By-election Mood Music: A Cha Cha Cha or a Quickstep?
So, another by-election loss for the government on a double digit swing, the opposition calling for a general election and the Liberals stating that they are on the increase.
So what? We have heard this story time and time again after Ribble Valley (24.5% swing Con to Lib Dem), after Newbury (28.5% swing Con to Lib Dem) and even after Dudley West (29% swing from Con to Lab), but these recent by-elections aren't following the same tune as previous ones.To show what I mean, let's look at the biggest by-election swings of recent times and look at the change in the votes between the party that won the seat last time and the challenging party.
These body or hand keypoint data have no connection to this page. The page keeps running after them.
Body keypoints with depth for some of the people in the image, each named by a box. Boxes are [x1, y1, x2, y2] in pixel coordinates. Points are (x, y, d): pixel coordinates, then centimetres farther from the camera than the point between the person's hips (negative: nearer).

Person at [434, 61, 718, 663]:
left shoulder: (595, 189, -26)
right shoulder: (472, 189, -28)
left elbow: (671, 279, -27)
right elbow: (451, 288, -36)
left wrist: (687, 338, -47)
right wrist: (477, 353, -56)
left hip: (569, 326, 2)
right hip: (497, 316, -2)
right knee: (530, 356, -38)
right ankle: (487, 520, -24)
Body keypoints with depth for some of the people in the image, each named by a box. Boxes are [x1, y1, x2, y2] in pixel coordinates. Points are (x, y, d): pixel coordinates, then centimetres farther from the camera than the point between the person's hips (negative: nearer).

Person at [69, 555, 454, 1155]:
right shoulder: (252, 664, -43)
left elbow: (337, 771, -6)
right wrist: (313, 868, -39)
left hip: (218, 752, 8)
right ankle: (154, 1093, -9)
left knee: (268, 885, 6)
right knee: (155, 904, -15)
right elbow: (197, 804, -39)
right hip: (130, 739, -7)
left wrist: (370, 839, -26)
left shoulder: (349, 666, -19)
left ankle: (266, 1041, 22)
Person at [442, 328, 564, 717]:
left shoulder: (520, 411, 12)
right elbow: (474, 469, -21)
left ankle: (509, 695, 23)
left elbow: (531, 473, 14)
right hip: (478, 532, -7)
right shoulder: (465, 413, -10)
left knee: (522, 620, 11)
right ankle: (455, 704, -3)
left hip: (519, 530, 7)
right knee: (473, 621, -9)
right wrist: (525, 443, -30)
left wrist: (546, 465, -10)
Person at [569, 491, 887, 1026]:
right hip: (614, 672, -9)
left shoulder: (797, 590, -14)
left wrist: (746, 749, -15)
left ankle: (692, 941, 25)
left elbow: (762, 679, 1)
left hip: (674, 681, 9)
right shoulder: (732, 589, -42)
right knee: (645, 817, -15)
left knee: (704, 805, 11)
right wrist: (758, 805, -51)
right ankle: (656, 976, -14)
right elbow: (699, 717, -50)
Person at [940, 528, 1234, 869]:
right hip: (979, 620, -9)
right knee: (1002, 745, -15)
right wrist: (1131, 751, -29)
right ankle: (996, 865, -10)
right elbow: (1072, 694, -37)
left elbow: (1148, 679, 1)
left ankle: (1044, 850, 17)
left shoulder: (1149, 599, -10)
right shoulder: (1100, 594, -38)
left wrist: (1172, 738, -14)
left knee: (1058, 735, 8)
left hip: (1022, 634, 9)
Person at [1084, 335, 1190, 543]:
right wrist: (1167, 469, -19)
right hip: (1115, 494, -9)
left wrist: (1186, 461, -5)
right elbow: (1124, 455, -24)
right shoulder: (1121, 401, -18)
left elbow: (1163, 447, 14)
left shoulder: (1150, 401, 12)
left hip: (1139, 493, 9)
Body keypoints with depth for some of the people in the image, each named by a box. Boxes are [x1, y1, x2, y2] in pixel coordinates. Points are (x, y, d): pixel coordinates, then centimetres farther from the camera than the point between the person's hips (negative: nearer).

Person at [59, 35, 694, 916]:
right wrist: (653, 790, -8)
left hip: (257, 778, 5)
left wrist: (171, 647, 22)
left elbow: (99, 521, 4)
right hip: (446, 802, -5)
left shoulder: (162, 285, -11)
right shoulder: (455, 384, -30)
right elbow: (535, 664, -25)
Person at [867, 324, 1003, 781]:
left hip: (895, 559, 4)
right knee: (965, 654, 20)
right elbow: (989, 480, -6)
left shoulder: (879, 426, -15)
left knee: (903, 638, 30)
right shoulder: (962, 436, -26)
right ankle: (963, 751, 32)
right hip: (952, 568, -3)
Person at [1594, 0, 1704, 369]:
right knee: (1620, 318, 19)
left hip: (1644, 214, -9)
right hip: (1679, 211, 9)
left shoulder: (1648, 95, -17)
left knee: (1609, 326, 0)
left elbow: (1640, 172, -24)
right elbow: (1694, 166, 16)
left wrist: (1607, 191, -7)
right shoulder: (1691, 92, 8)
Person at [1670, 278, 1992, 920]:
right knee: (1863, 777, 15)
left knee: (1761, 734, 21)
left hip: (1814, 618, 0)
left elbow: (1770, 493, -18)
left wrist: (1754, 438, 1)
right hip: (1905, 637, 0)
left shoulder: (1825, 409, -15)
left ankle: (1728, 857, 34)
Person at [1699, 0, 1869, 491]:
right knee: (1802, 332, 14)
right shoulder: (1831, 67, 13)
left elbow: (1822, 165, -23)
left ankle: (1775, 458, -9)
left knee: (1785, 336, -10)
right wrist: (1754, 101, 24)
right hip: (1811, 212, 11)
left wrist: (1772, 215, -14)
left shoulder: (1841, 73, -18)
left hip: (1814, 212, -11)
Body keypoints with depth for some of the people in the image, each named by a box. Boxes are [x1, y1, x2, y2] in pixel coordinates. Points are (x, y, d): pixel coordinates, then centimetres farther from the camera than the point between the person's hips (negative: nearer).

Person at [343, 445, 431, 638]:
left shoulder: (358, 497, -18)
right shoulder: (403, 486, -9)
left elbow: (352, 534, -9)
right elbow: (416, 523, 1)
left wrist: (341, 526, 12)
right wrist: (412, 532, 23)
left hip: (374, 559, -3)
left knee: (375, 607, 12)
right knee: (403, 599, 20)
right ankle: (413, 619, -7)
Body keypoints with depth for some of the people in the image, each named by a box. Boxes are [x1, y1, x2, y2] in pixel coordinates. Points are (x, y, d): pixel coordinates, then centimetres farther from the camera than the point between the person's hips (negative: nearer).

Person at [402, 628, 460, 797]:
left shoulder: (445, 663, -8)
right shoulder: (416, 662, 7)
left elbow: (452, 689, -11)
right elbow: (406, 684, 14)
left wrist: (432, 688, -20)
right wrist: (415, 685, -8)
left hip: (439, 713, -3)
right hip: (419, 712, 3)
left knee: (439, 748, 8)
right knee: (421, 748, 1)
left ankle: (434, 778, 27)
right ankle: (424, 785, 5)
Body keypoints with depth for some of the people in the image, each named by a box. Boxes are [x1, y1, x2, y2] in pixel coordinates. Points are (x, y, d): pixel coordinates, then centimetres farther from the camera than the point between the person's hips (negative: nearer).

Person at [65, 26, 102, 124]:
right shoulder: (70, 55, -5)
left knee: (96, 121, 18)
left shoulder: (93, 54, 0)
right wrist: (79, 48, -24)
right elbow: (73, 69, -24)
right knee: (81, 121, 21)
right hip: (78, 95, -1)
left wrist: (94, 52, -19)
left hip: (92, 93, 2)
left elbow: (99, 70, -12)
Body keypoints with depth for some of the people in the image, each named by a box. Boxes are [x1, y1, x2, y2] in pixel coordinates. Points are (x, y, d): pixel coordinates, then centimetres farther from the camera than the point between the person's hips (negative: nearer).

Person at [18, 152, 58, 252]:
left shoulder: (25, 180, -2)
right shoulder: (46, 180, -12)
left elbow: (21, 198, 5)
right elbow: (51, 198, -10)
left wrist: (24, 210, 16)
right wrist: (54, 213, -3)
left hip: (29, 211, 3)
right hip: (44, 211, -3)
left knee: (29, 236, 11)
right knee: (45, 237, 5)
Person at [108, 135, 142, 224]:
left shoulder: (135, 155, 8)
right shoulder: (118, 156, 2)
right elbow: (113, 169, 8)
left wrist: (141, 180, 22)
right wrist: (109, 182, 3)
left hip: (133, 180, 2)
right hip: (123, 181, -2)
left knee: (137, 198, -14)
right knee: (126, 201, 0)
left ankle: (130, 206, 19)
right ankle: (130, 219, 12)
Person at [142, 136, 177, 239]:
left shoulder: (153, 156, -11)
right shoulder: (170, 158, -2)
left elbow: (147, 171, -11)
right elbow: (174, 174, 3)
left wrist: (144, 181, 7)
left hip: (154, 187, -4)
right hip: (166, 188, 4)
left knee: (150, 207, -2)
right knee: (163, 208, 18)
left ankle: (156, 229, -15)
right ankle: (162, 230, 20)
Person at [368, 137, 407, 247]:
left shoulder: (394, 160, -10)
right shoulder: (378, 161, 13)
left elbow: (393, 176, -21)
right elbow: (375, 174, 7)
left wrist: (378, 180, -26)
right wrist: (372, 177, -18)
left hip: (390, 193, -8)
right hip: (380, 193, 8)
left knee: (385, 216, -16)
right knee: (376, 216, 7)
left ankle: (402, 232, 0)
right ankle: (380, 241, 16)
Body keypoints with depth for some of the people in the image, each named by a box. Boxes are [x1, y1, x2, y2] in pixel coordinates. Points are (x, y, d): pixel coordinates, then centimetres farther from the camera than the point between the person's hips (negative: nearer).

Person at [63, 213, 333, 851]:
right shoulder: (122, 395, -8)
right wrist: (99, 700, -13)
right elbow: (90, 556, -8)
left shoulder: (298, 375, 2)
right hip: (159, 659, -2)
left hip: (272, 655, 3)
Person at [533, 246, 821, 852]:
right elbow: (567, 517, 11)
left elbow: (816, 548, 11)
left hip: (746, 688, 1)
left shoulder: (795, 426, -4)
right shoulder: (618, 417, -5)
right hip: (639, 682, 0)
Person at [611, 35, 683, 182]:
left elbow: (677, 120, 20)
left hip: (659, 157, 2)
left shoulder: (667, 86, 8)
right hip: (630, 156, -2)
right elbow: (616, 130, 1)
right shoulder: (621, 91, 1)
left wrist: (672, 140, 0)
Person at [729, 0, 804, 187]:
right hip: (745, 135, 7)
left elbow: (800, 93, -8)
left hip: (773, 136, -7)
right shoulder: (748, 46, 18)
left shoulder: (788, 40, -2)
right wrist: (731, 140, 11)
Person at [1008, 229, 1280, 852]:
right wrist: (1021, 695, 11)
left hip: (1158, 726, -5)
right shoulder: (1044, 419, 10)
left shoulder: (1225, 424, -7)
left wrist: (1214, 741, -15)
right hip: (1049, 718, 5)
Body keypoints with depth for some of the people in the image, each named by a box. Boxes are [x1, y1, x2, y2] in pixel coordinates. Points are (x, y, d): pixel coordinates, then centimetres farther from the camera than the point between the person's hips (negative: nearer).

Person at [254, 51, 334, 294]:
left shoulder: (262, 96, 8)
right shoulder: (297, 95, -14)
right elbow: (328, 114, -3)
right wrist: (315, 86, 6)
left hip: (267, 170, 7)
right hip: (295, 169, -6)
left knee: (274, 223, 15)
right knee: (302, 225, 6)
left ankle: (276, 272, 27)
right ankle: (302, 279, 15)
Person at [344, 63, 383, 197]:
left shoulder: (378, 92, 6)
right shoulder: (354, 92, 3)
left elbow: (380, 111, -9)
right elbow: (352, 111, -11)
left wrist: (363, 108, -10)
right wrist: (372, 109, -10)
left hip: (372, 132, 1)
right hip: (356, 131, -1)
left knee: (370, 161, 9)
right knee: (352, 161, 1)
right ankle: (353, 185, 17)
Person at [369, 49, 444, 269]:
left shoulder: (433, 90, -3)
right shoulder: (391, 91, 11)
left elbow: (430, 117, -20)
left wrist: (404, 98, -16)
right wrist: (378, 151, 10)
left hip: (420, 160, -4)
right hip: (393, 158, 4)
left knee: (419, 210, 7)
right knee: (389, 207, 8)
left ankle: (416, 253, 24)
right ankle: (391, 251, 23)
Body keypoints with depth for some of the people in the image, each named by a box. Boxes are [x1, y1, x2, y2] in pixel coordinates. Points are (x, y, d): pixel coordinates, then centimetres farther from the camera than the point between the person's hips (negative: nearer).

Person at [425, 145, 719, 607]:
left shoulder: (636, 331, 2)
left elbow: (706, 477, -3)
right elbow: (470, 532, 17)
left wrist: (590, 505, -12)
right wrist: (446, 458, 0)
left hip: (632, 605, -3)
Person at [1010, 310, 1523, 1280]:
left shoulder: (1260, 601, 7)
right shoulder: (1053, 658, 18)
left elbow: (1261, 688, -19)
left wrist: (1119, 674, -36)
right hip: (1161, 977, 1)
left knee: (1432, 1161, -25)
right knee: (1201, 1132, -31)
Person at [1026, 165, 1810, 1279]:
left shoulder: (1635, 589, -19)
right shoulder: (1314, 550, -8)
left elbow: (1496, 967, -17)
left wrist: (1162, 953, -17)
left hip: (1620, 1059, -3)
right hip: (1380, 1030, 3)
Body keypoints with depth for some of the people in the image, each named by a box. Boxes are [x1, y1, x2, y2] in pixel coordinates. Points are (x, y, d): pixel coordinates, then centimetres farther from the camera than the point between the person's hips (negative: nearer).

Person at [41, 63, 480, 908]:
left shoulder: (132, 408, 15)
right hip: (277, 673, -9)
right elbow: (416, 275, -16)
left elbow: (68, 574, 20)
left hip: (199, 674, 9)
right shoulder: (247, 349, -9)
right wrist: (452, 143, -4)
Take for instance, the daddy of challenging party by-elections, Christchurch in 1993. There the Conservative vote dropped 32.1%, versus the Liberal Democrat vote (as the challengers) which went up 38.6% (in other words 120%, i.e they scooped up every single Con vote and picked up 20% of the Labour drop as well). Dudley West (1994), Con vote fell 30.1%, Lab vote rose 28.1 indicating that Labour had managed to scoop 94% of all the Conservative drop). Other examples include:
Newbury (1993): Con -29.0% Lib Dem +27.8% = 96% scoop Walsall North (1976): Lab -27.9% Con +17.3% = 62% scoop Ashfield (1977): Lab -20.9% Con +20.8% = 99% scoop
All of which as we know led to huge changes in governments at the next election. Now compare that to recent Con gain by-elections
Crewe and Nantwich (2008): Lab -18.3% Con +16.9% = 92% scoop Norwich North (2009): Lab -26.7% Con +6.3% = 24% scoop
In other words, it's pretty clear that as the only difference between Crewe and Norwich is expenses, it is clear that Labour are dancing the cha cha cha out of government, but Cameron's quickstep has come to almost a shuddering halt and is now a slowstep and unless he can stop Lab voters switching to UKIP, Green and BNP his desire to win the next election might result in the first hung parliament for nearly 35 years.